As I have already had occasion to write, often an organism’s physiological operations continue even following a physician’s declaration of brain death. For example, gas exchange continues inside the lungs, even if with assisted breathing (but if we apply a ventilator to a corpse no gas exchange occurs). The body’s heartbeat is present. Thermoregulatory and immune systems are still working (and even respond to infections). Biological homeostasis is present as well as endocrine, digestive and excretory functions. The body’s general metabolism is preserved. If the patient is a child, his body continues to grow, Wounds still heal and autonomous responses to stress are observed (e.g. following a skin incision). We also observe the secretion of the antidiuretic hormones. This all occurs for days if not for weeks after a pronouncement of brain death. There have been even cases in which pregnant women, after being declared brain dead, had given birth. A corpse, in no way, can give birth to a child.
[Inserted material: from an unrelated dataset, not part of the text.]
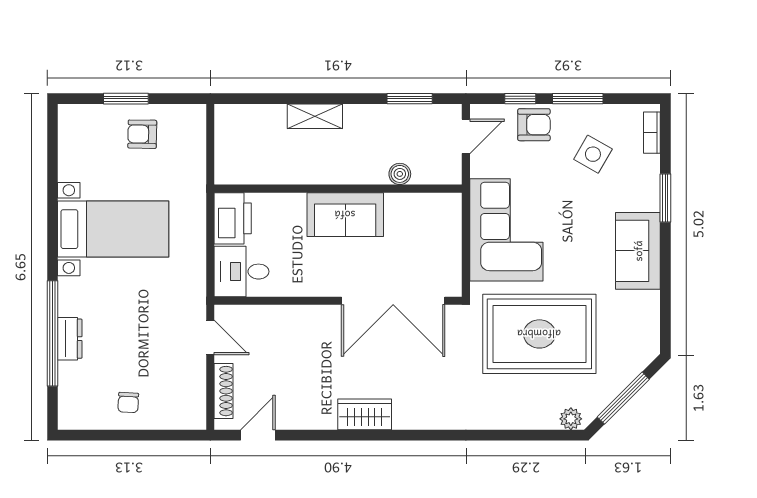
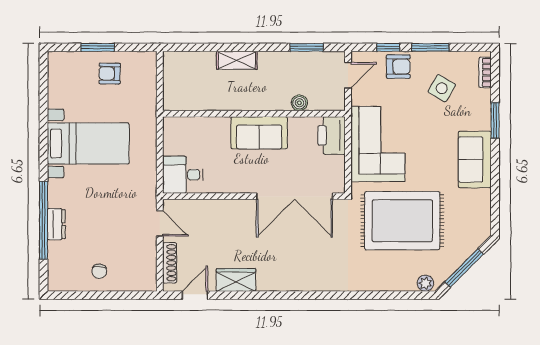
printer: (233, 218) -> (332, 135), moved, turned 180
wardrobe: (365, 414) -> (236, 280), moved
Furthermore, in some cases when there are doubts about the presence of a patient’s brain activity, sometimes medical equipment is not adequate for its proper detection. Secondly, a “turned off” brain is not necessarily a “dead” brain. Strictly speaking, its cells, although inactive, are not in a state of necrosis. Thirdly, often it is very imprudent scientifically to say brain activity can no longer be recovered. What’s more, some protocols allow doctors to immobilize donors or subject them to anesthesia. Why does a corpse need not be immobilized? Why should it feel pain?
In essence, with tacit consent there is a very high risk of handing over to the state living persons whose state of health is so compromised that it is preferable they be killed to save the lives of other healthier persons, who from a quality of life perspective, are deemed more worthy.